Sunday, November 16, 2008

Quantum of Solace review

Here be the text that appeared in the Sunday Times yesterday ^_^

The names Bond, James Bond. An iconic line for an iconic character, and a good as any introduction to the twenty second film in the long running series, Quantum of Solace. One of the sore points of the movie however, was the director Marc Forster’s (known for films such as Monsters Ball and Stranger than Fiction) decision to not have Bond utter the line. A fine point to niggle at, but a point nonetheless. The film starts chronologically straight after 2006’s Casino Royale, and doesn’t let you go until the end. Speaking of Casino Royale, if you were worried that the traditional psychedelic opening sequence would once again not have any scantily clad women in it, there’s no need to worry. There are enough giant sand covered women in the opening to satisfy anyone. 

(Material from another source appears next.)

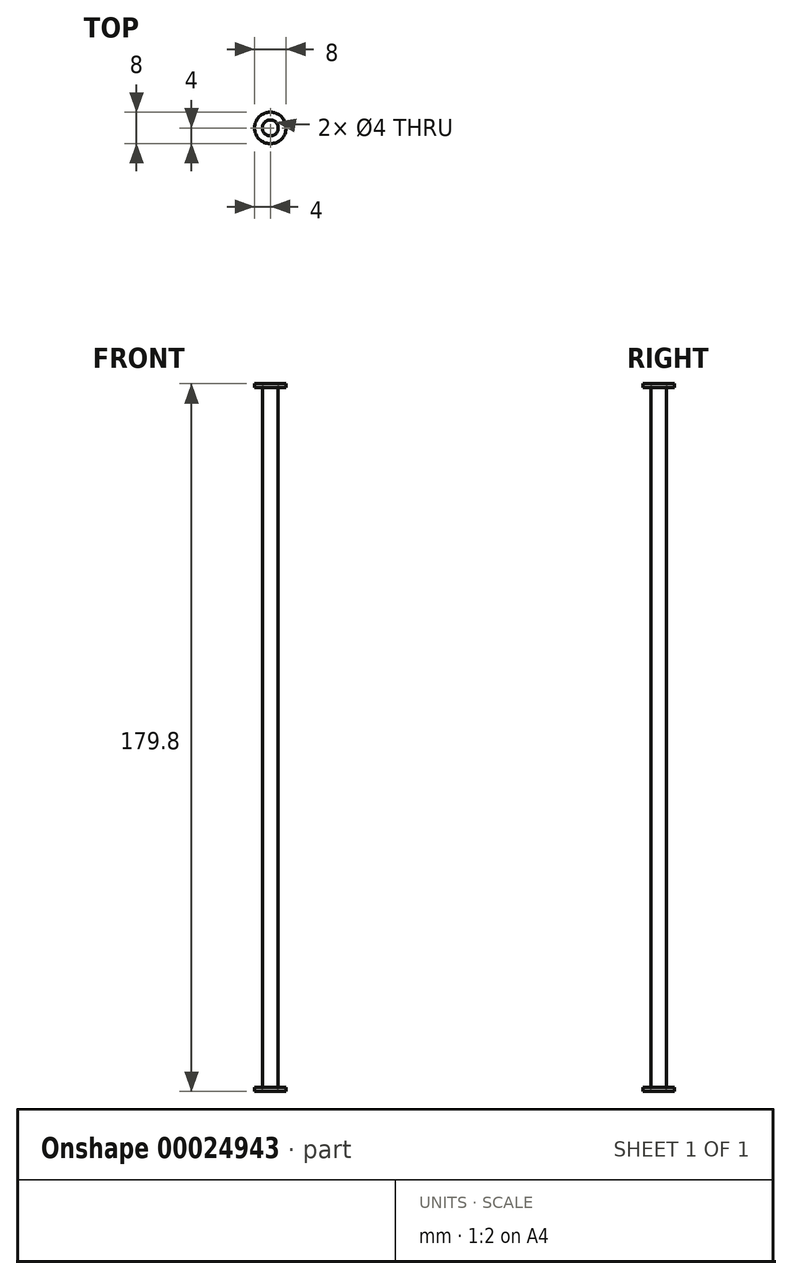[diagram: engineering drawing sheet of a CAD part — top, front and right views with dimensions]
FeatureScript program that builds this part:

            Bond is out for revenge following the death of Vesper Lynd (his love interest in Casino Royale, and arguably the only love in Bond’s life) and his superiors are worried that Bond’s motivations will lead to disaster. The end of the last film leads to the revelation of the mysterious organization known as Quantum, an Illuminati-like terrorist group. They are a serious threat to the world, the seriousness of which can basically be summed up in the line that Mr. White gives to Bond and M, “Well, the first thing you should know about us is, we have people everywhere.”

Once again, Dame Judi Dench takes up her role as M, the head of MI6. The relationship between M and Bond is given more room to breathe than in previous films, and makes for a wonderful almost mother and son dynamic.  

            Quantum has their eye set on controlling a precious resource in Bolivia, and through their environmentalist front man Dominic Greene (played by Mathieu Almaric) is well on their way to wreaking havoc through a coup. Bond’s job is to find out everything he can about them, and of course find closure.

            Daniel Craig is once again excellent as Bond, portraying a cold, sexy and ruthless man, whose broken heart keeps him awake at night. The action sequences are all brilliant, many of them looking quite painful to watch. Craig in fact suffered several injuries while shooting the film, one requiring eight stitches to his face, and another incident in which his fingertip was sliced off. One of the gripes that I’ve heard about the new direction the Bond series is taking is that it seems to be moving away from the one-liners and the fantastic. The film is grounded in reality, with themes such as oil and water being important resources that a large majority of the world need, and even the recent stock market crash being mentioned.

            What this means though, is that we don’t get villains like Jaws or Oddjob (the man with the killer bowler hat) instead we get Dominic Greene who looks just like your average businessman. With films like Taken and the Bourne series though, it’s no wonder that Bond has had to reinvent itself to keep up with the times, and it makes a marvelous movie and is lots of fun to watch.

            Some of the plot is a bit hard to follow at times, and Bond never feels much like he’s threatened at all by the bad guys. But, these are small points in an overall quality and surprisingly beautiful film. The stunning vistas, attractive women and bombastic action pull you into the experience. It is Bond, and it is good.